CARACAS  – Después de 28 años de vida, una historia hecha de cimas emocionantes y abismos dramáticos, el Carabobo se encuentra a un paso de levantar su primer trofeo nacional, la Copa Venezuela. Para la ciudad de Valencia, que con el tiempo ha visto desvanecer pasiones futbolísticas históricas como el Valencia y el Nacional, el «Granate» se ha convertido en una fe inquebrantable.

Los verdaderos amantes del Futve nunca podrán olvidar la temporada 2011-2012. El dramático descenso está grabado en la memoria de cada aficionado, especialmente las lágrimas de los “Granadictos” en el viaje a Barquisimeto contra el Deportivo Lara. Pero el Carabobo no es solo caídas; es renacimiento, y esas lágrimas se transformaron en alegría con la histórica primera clasificación a la Copa Libertadores y más recientemente, con la conquista del Torneo Apertura en 2024.

Hoy, la ambición no se detiene en el partido de mañana por la noche  contra el UCV. El objetivo es doble: no solo dar el primer paso para la conquista de la Copa Venezuela, sino también alimentar la carrera en el Torneo Clausura, un paso necesario para soñar con el anhelado Campeonato Absoluto y consagrarse definitivamente entre los gigantes del fútbol venezolano.
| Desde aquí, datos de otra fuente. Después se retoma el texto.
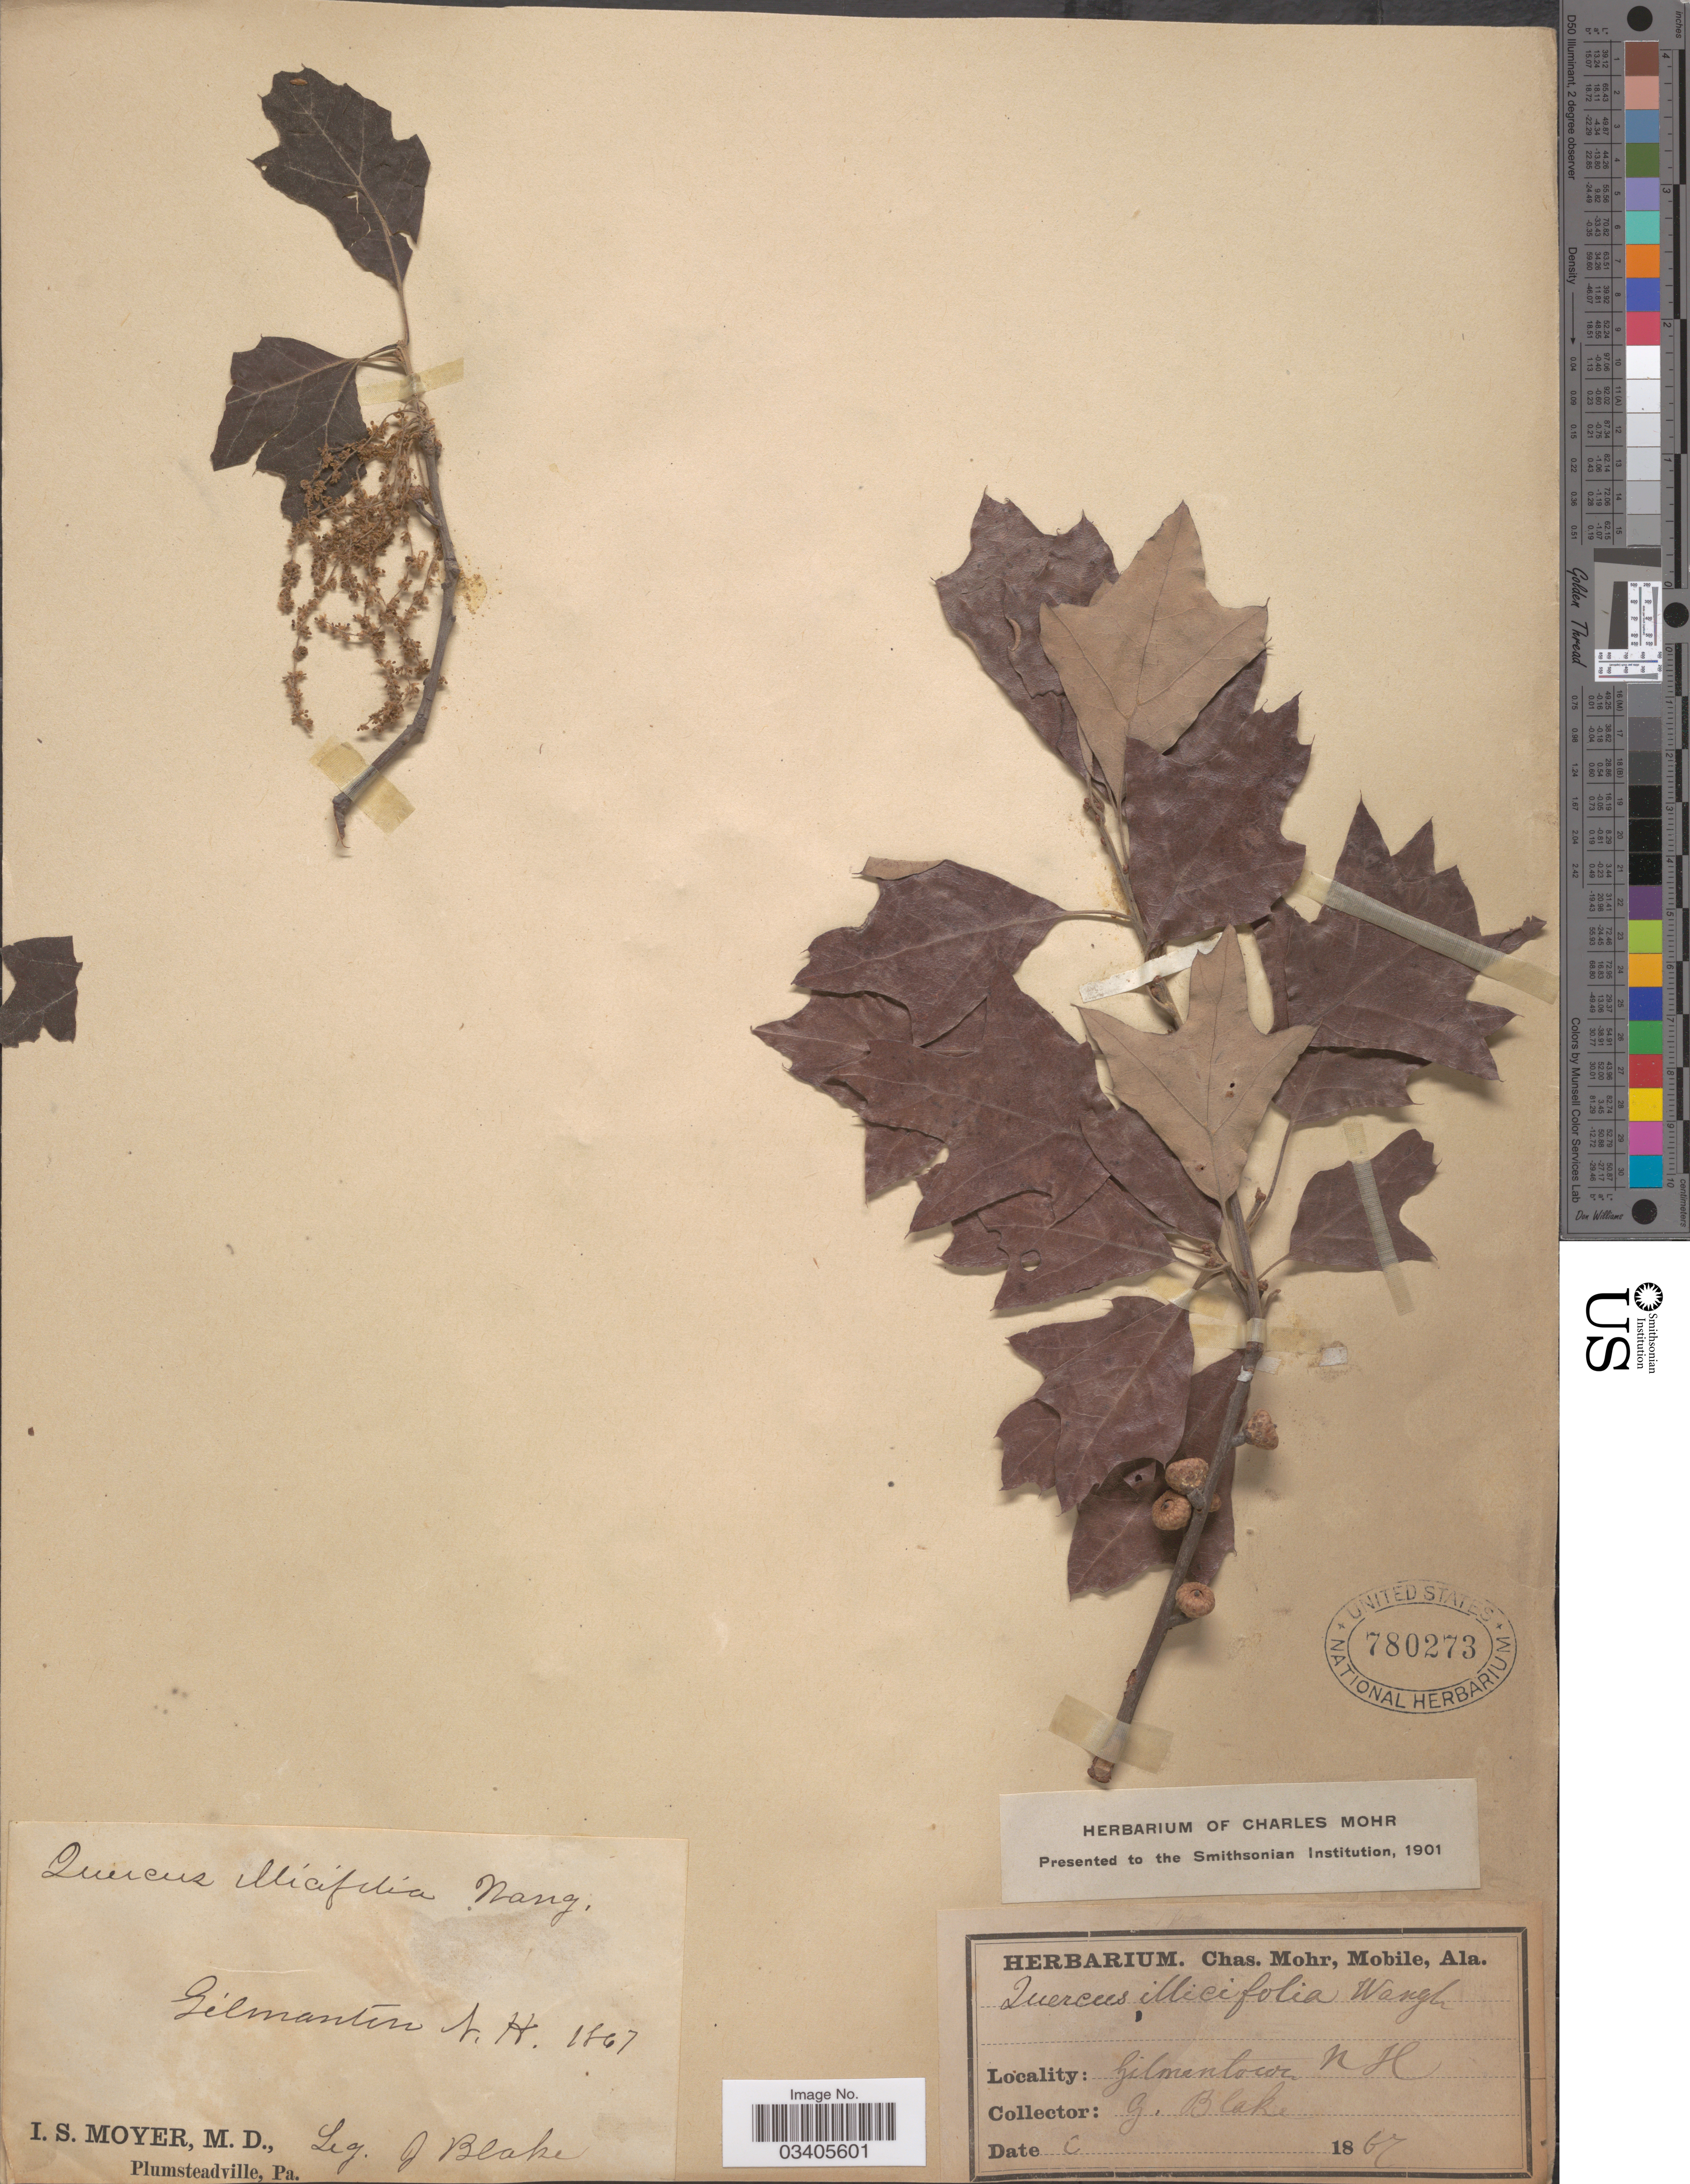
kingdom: Plantae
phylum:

El Carabobo llega a la Gran Final con la seguridad de quien ha dominado la fase eliminatoria de la Copa: un arrollador 6-0 global sobre el Dynamo Puerto, un contundente 6-1 contra el Portuguesa y un controlado 4-2 sobre el Monagas en semifinales. Un camino de verdadero dominador.

Este equipo es una máquina perfectamente engrasada, guiada por piezas clave de gran talento. Defendiendo la portería está la fiabilidad del argentino Lucas Bruera, respaldado por la solidez de Marcel Guaramato y Abraham Bahachille. Pero es en el ataque donde el club deslumbra: Edson Tortolero y el talento eterno de Yohandry Orozco crean el juego, apoyando la potencia de Flabián Londoño y el prometedor José Riasco, junto con la experiencia de Robert Hernández y Yonathan Del Valle.

Mañana por la noche, el Carabobo salta al campo con el peso de su historia, la fuerza de sus protagonistas y, sobre todo, la emoción embriagadora de una ciudad entera que grita: ¡Vamos Granate, a por la Copa!